Abstract:
World Wide Web allows Internet users to collaborate and share information online, and therefore create
large virtual societies. Afaan Oromo users of social network sites (Blogs, Twitters, Facebook, Wikis, Web
services, podcasting, Multimedia sharing services) generate daily a large volume of Afaan Oromo textual
reviews related to different social, political and scientific subjects. This large volume of different Afaan
Oromo textual reviews cannot be analyzed manually. Sentiment analysis has demonstrated that the
computational recognition of emotional expression is possible. However, success has been limited to a
number of coarse-grained approaches to human emotion that have treated the emotional connotations of
text in a naive manner: as being positive, negative or neutral. To overcome the problem, the main focus of
this research is on sentiment classification of opinionated Afaan Oromo political reviews.
Experimentation of data preprocessing task has been performed to make the input review document
suitable for the tool which is NLTK (natural language toolkit) is used for preprocessing. In the
preprocessing phase we performed tokenization, normalization, stop words removal and stemming. Two
classification Machine learning techniques such as Decision Tree (DT) and Naïve Bayes (NB) were
experimented for building and evaluating the model.
For this study text document corpus used for the experiment is prepared by the researcher encompassing
different news websites such as http://www.voaafaanoromoo.com//comments
http://www.orto.gov.et/comment, http://www.gulelepost.com/comment, https://twitter.com/eprdf/
comment, http://ethiopolitics.com/news in addition we collected reviews by a questionnaire that
organizes structured reviews of the known political organization in Ethiopia. The collected data of review
corpus was preprocessed by various techniques of text pre-processing techniques including tokenization;
normalization, stop word removal and stemming are used for text so as to identify terms that are
expressing political opinions for classification into positive, negative and neutral polarity.
An experimental result shows that the polarity classification of feature using Naïve Bayes algorithm
registers 88% accuracy as compared to decision tree with 83%. The challenging tasks in the study are
absence of standard corpus, handling synonymy and polysemy, inability of the stemmer algorithm to all
word variants, and ambiguity of words in the language.

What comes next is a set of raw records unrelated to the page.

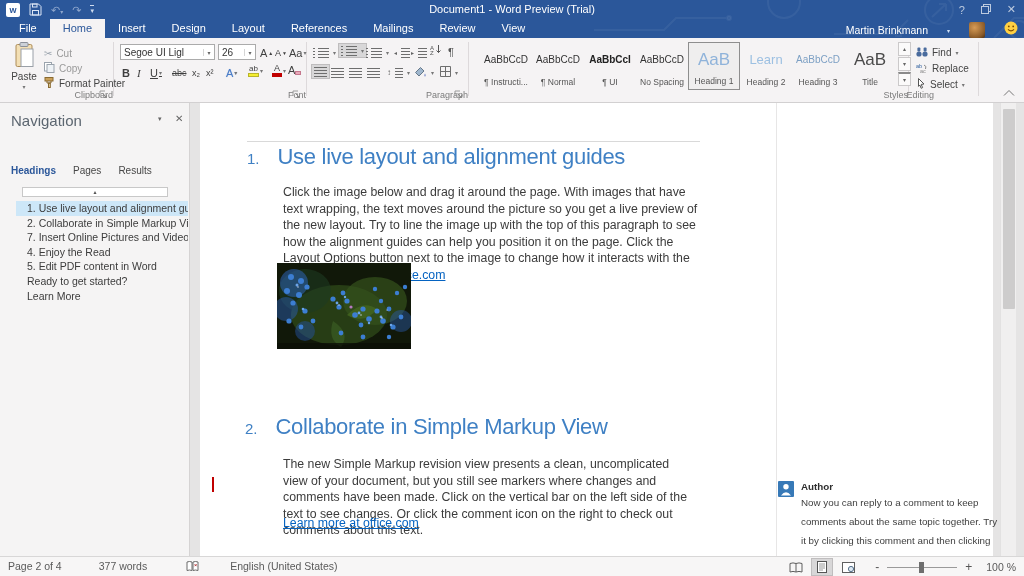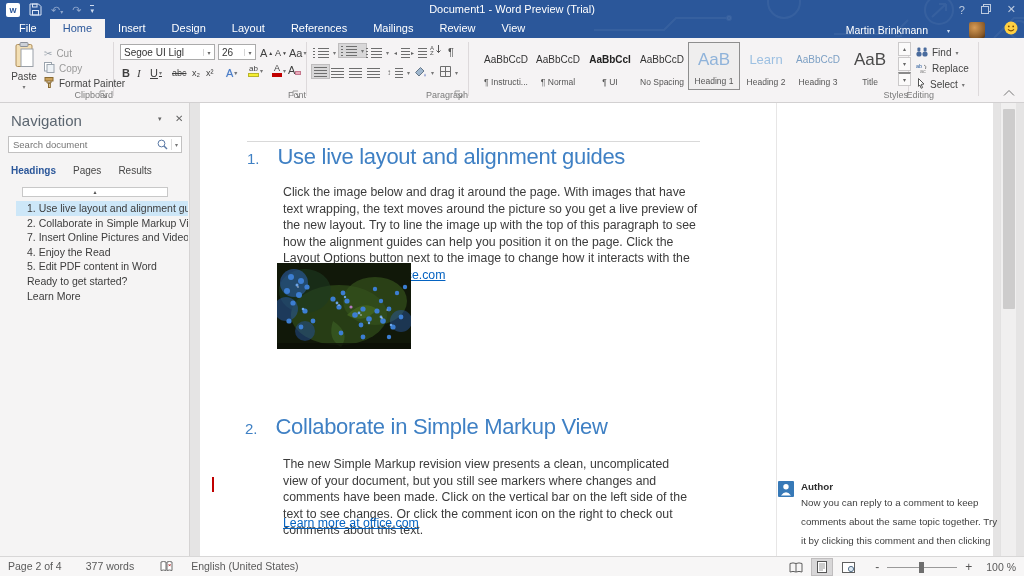--- a/index.html
+++ b/index.html
@@ -374,14 +374,6 @@
     <div id="nav-title">Navigation</div>
     <span class="abs" style="left:158px;top:12px;font-size:7px;color:#666;">▾</span>
     <span class="abs" style="left:175px;top:10px;font-size:10px;color:#666;">✕</span>
-    <div id="nav-search">
-      <input placeholder="Search document" style="">
-      <span style="padding:0 3px;"><svg width="11" height="11" viewBox="0 0 11 11">
-            <circle cx="4.5" cy="4.5" r="3.4" fill="none" stroke="#5b7aa6"></circle>
-            <path d="M7 7 L10 10" stroke="#5b7aa6" stroke-width="1.4"></path>
-          </svg></span>
-      <span style="font-size:6px;color:#777;border-left:1px solid #ddd;padding:2px 3px;">▾</span>
-    </div>
     <div class="abs" style="left:11px;top:62px;display:flex;gap:17px;">
       <span class="nav-tab active">Headings</span>
       <span class="nav-tab">Pages</span>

These challenges are not solved yet. The
performance of the system can be increased if stemming algorithm is improved because stemming is
reduce the morphological variation of language that used to identifying most relevant features for
learning: it eliminates irrelevant and redundant features of the data thus improving the performance of
learning algorithm. We conclude that, the result proved that feature based sentiment analysis is a good
indicator in determining the classification types of political reviews. For further research in this area one
major recommendation is construction of standardized text corpus sentiment analysis.